Historical Sky Transients Linked to Nuclear Testing: The VASCO Puzzle

This one is genuinely strange – and it comes with hard data. Mysterious lights and reports of unidentified anomalous phenomena in the 1940s and 1950s appear to be somehow linked to nuclear testing. An analysis of archival astronomical observations, combined with eyewitness accounts of UAPs, suggests that the nuclear age left its fingerprints on the astronomical record, before the Space Age even began. The research comes from the VASCO project, which has been painstakingly sifting through decades of old photographic sky surveys.
VASCO researchers analyzed 106,000 transients that appeared like stars in a single exposure between the years 1951 and 1957, disappearing before the next observation. What they found was a striking correlation. The VASCO team found a correlation between the unexplainable lights and nuclear weapons testing, which was nearing its peak during that post-World War II period. In fact, the researchers found these transient objects were 45 percent more likely to show up within one day of an atomic test. Even more strangely, astronomers noted a small but statistically significant link between nuclear weapons testing and reports of unidentified anomalous phenomena. Observation bias is unlikely to be at play, since scientists were not aware of the existence of transients at the time, and the dates of nuclear tests were not known to the people reporting UAPs. What triggered these lights remains genuinely open.
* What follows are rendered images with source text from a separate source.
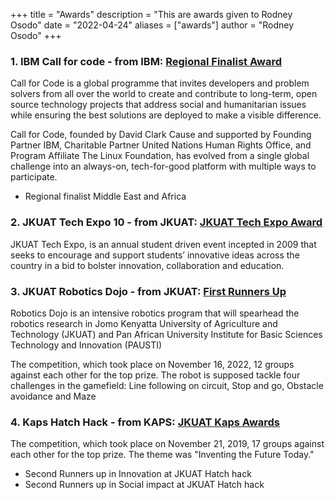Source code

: +++
title = "Awards"
description = "This are awards given to Rodney Osodo"
date = "2022-04-24"
aliases = ["awards"]
author = "Rodney Osodo"
+++

### 1. IBM Call for code - from IBM: [Regional Finalist Award](https://developer.ibm.com/callforcode/solutions/2021-solutions/)

Call for Code is a global programme that invites developers and problem solvers from all over the world to create and contribute to long-term, open source technology projects that address social and humanitarian issues while ensuring the best solutions are deployed to make a visible difference.

Call for Code, founded by David Clark Cause and supported by Founding Partner IBM, Charitable Partner United Nations Human Rights Office, and Program Affiliate The Linux Foundation, has evolved from a single global challenge into an always-on, tech-for-good platform with multiple ways to participate.

- Regional finalist Middle East and Africa

### 2. JKUAT Tech Expo 10 - from JKUAT: [JKUAT Tech Expo Award](https://www.jkuat.ac.ke/tech-expo-10-0-winners-unveiled/)

JKUAT Tech Expo, is an annual student driven event incepted in 2009 that seeks to encourage and support students’ innovative ideas across the country in a bid to bolster innovation, collaboration and education.

### 3. JKUAT Robotics Dojo - from JKUAT: [First Runners Up](https://roboticsdojo.github.io/)

Robotics Dojo is an intensive robotics program that will spearhead the robotics research in Jomo Kenyatta University of Agriculture and Technology (JKUAT) and Pan African University Institute for Basic Sciences Technology and Innovation (PAUSTI)

The competition, which took place on November 16, 2022, 12 groups against each other for the top prize. The robot is supposed tackle four challenges in the gamefield: Line following on circuit, Stop and go, Obstacle avoidance and Maze

### 4. Kaps Hatch Hack - from KAPS: [JKUAT Kaps Awards](https://jkuat.ac.ke/wp-content/uploads/2019/09/HatchHack-brochure.pdf)

The competition, which took place on November 21, 2019, 17 groups against each other for the top prize. The theme was "Inventing the Future Today."

- Second Runners up in Innovation at JKUAT Hatch hack
- Second Runners up in Social impact at JKUAT Hatch hack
Conclusion: The Sky Still Has Secrets

What unites all seven of these phenomena is something worth sitting with: they’re not dismissed curiosities. They’re subjects of ongoing research, peer-reviewed papers, international collaborations, and dedicated sensor arrays. The Galileo Project led by astrophysicist Avi Loeb of Harvard University has designed and built an array of sensors to scan the sky for aerial phenomena and assess atmospheric anomalies that may not be of terrestrial origin. Serious science is increasingly turning its instruments skyward to look at what it doesn’t yet understand.
Some of these mysteries will likely have clear, satisfying answers within a generation. Others may turn out to be windows into entirely new physics. The atmosphere above you right now is far more electrically complex, chemically active, and visually dynamic than most people ever realize. Science attempts to explain most of these phenomena with meteors, atmospheric plasma, or optical illusions, yet some cases remain outside these explanations. That is why mysterious lights continue to attract the attention of scientists and curious observers alike.
Uncertainty, it turns out, is not a failure of science. It’s where science does its most interesting work.